𝐂𝐡𝐞 𝐟𝐢𝐧𝐞 𝐡𝐚 𝐟𝐚𝐭𝐭𝐨 𝐢𝐥 𝐜𝐨𝐦𝐩𝐥𝐞𝐚𝐧𝐧𝐨 𝐝𝐞𝐥𝐥’𝐈𝐭𝐚𝐥𝐢𝐚?
Ma oggi vogliamo ricordarlo o no che il 𝟏𝟕 𝒎𝒂𝒓𝒛𝒐 del 1861 fu proclamata l’Unità d’Italia? Nessuno sa dire niente, la festa nazionale per la nostra benedetta e maledetta unità d’Italia resta italianamente nel mezzo, a bagnomaria. Se ricorderete, si pensò di dichiarare festa nazionale il 17 marzo del 2011, a 150 anni dall’unità d’Italia; tutto era partito da una mia proposta nel comitato dei garanti per gli anniversari nazionali che fu accolta. Ma si decise di istituire solo per il 2011 la festa dell’Italia, un anno e poi basta. Patriottismo una tantum… Poi si parlò di declassarla a solennità civile. Poi nulla. Ma di festa popolare e nazionale, festa nelle scuole e nei luoghi pubblici, manco a parlarne.
Ora io credo che un Paese debba avere la minima dignità di ricordare la data in cui si unì. Lo deve fare anche per ricordare il passato diviso, le pagine buie, le motivazioni di coloro che si opposero al Risorgimento e all’Unità. Motivazioni che sono veramente trasversali: leggetevi Gramsci e capirete le ragioni della diffidenza dei socialisti e dei comunisti anche nel nome dei contadini. Ma leggete pure le ragioni della contrarietà dei cattolici o dei meridionali, dei difensori degli Asburgo o dei Borbone.
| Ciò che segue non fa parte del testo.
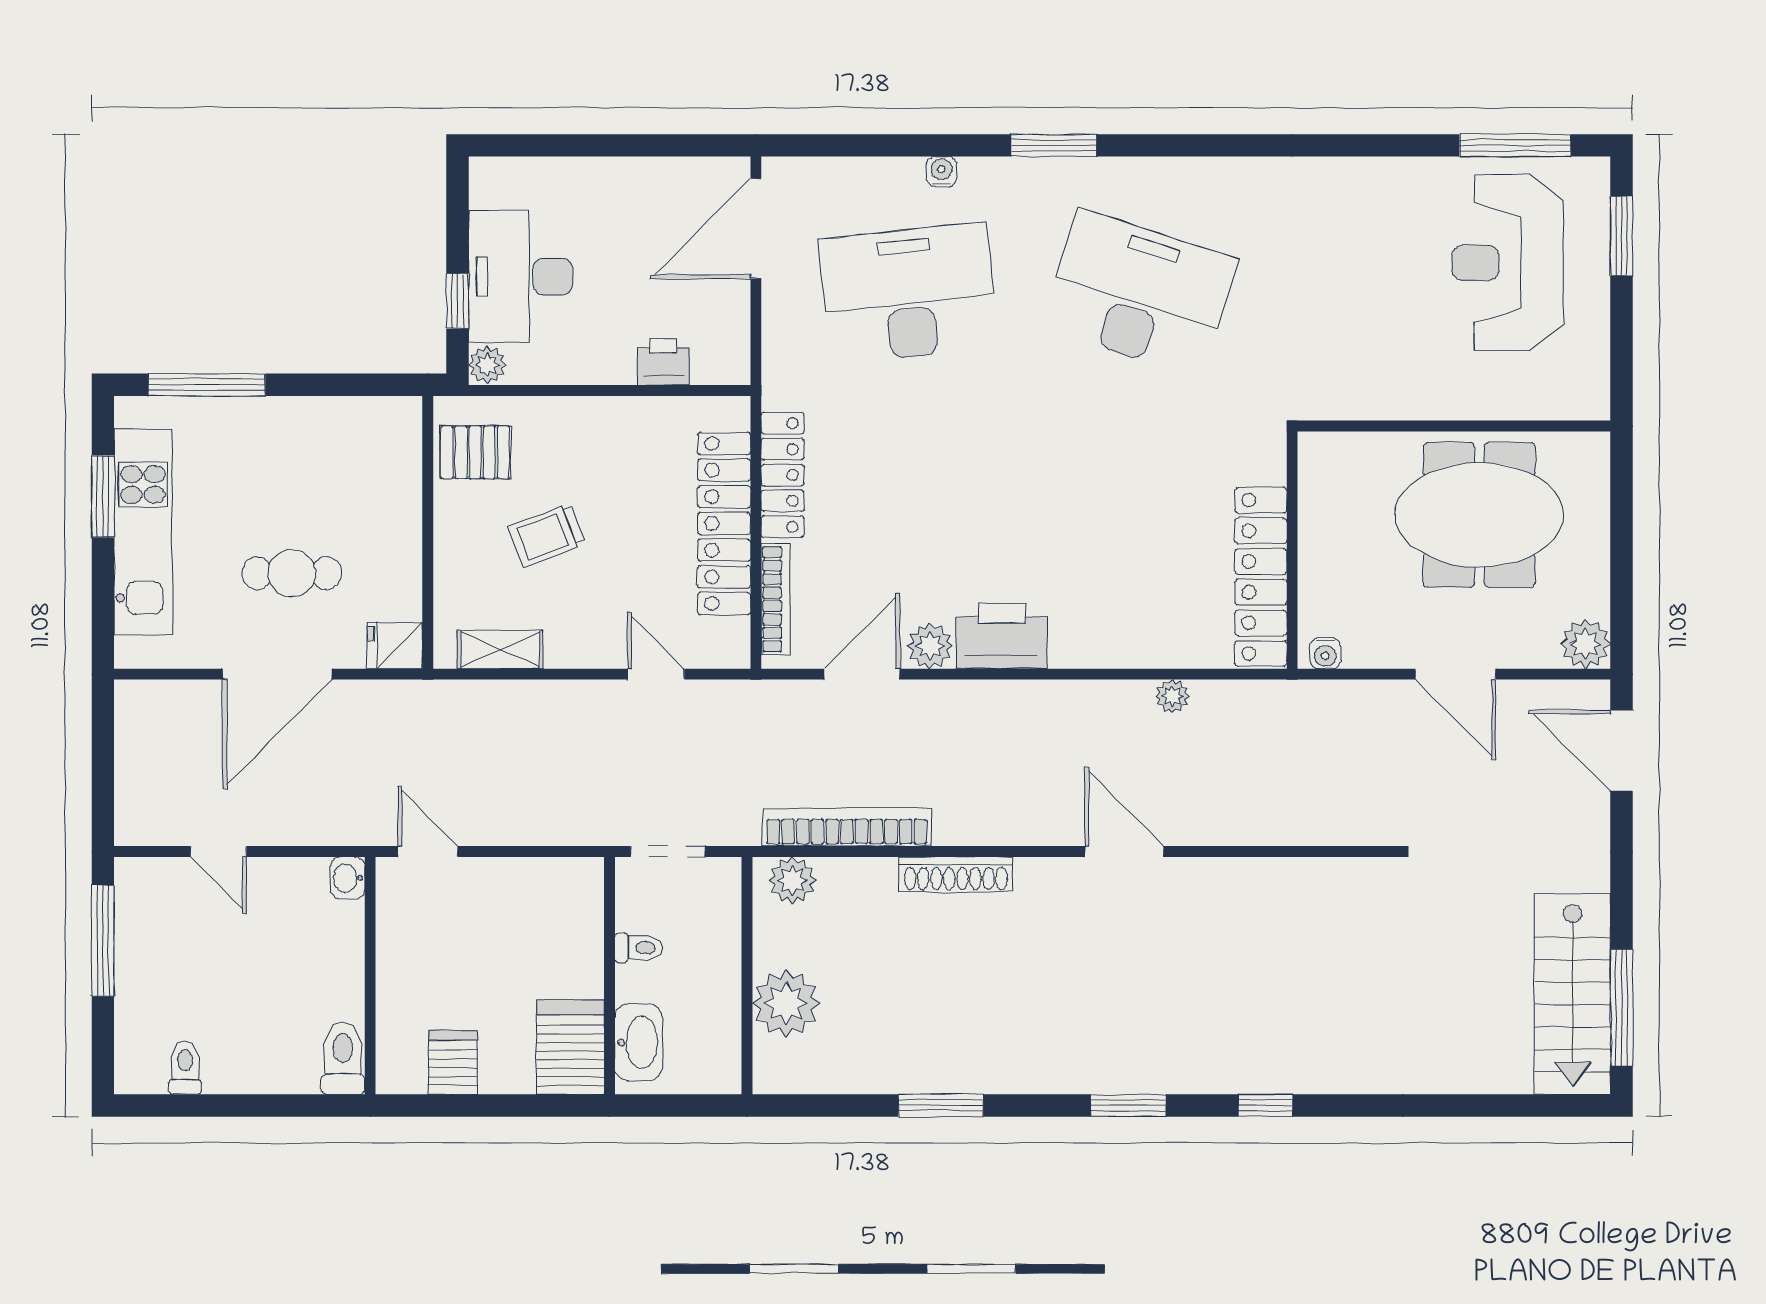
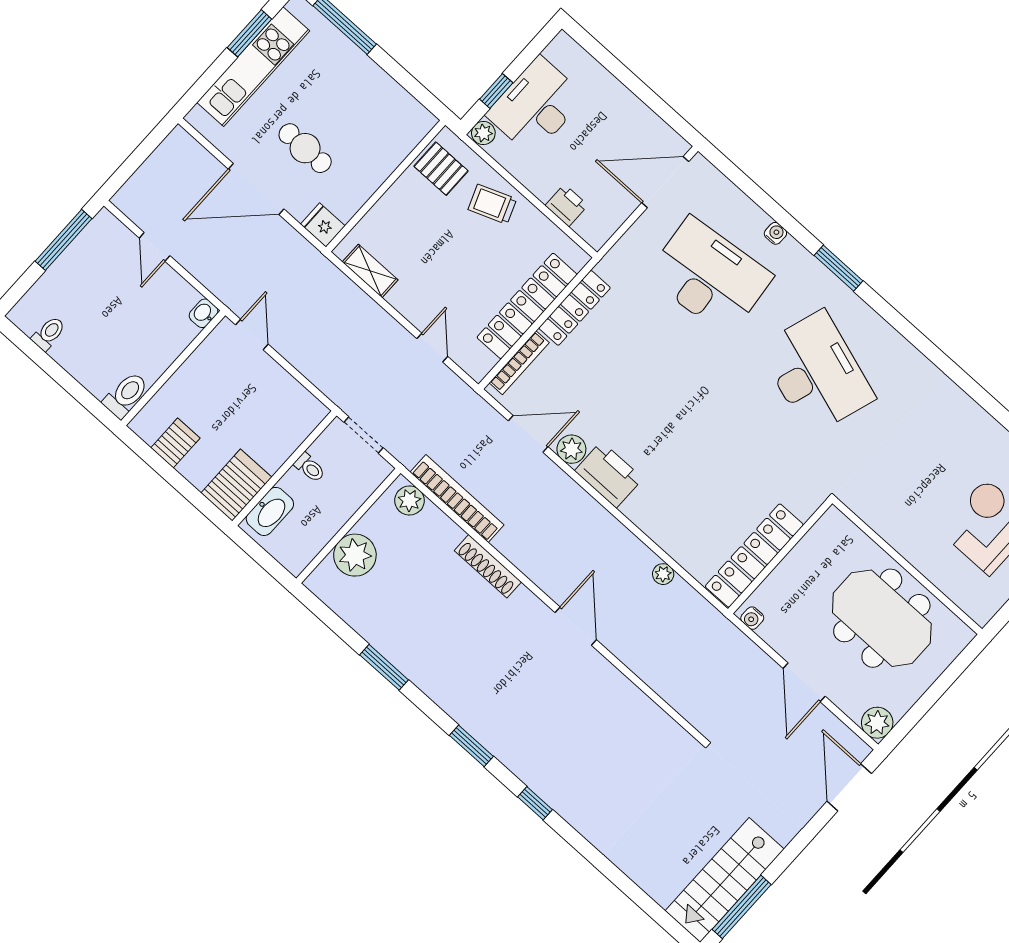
trolley: (547, 535) -> (492, 204), moved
Ragioni rispettabili, a parte le esagerazioni revansciste. Ma ciò non toglie un paese adulto e civile abbia il dovere di ricordarsene. Ciò non toglie che l’Italia esiste e fino a prova contraria è la nostra Nazione, sancita dalla Tradizione e dalla Costituzione, dalla lingua e dalla malalingua. Aggiungete pure altre due considerazioni. La prima: non abbiamo una sola festa che celebri l’unità d’Italia, abbiamo la festa della Liberazione imperniata sulla dolorosa guerra civile e abbiamo la festa della Repubblica, impiantata sulla spaccatura a metà tra monarchia e repubblica. Il 4 novembre non è più festa da un pezzo. Non abbiamo una festa degli italiani e dell’Italia tutta. Una festa nata per unire, usando il bel motto del felice spot della Difesa per i 150 anni.
Allora dico al Presidente del consiglio, ai ministri della Difesa e dei Beni culturali, della Pubblica Istruzione e della Gioventù: che aspettate a rianimare l’istituzione della festa nazionale? Scuole chiuse, discorso alla nazione, festa popolare in tutta Italia.
Non dite che con i problemi che ci sono non è il caso di festeggiare, perché con questa logica dovremmo stare sempre in lutto stretto a piangere miseria sull’Italia. Se volete trovare una formula non lesiva di nessuno, nemmeno della Lega e degli antirisorgimentali cattolici, terroni e socialisti, ripartite da lontano, dall’Italia nazione culturale, cioè dall’Italia antica e medievale, dall’Italia della lingua e della letteratura italiana, dall’Italia primatista mondiale dei beni culturali e dall’Italia erede di una civiltà giuridica e un Impero che unì i popoli, e sede di un papato universale. Poi rendete omaggio anche a chi si oppose o patì l’Unità d’Italia, date spazio anche a letture critiche, siate inclusivi nelle celebrazioni d’Unità. Ma rifate la festa all’Italia, un sobrio amor patrio ci vuole ancora. Un paese che non si ama non si salva.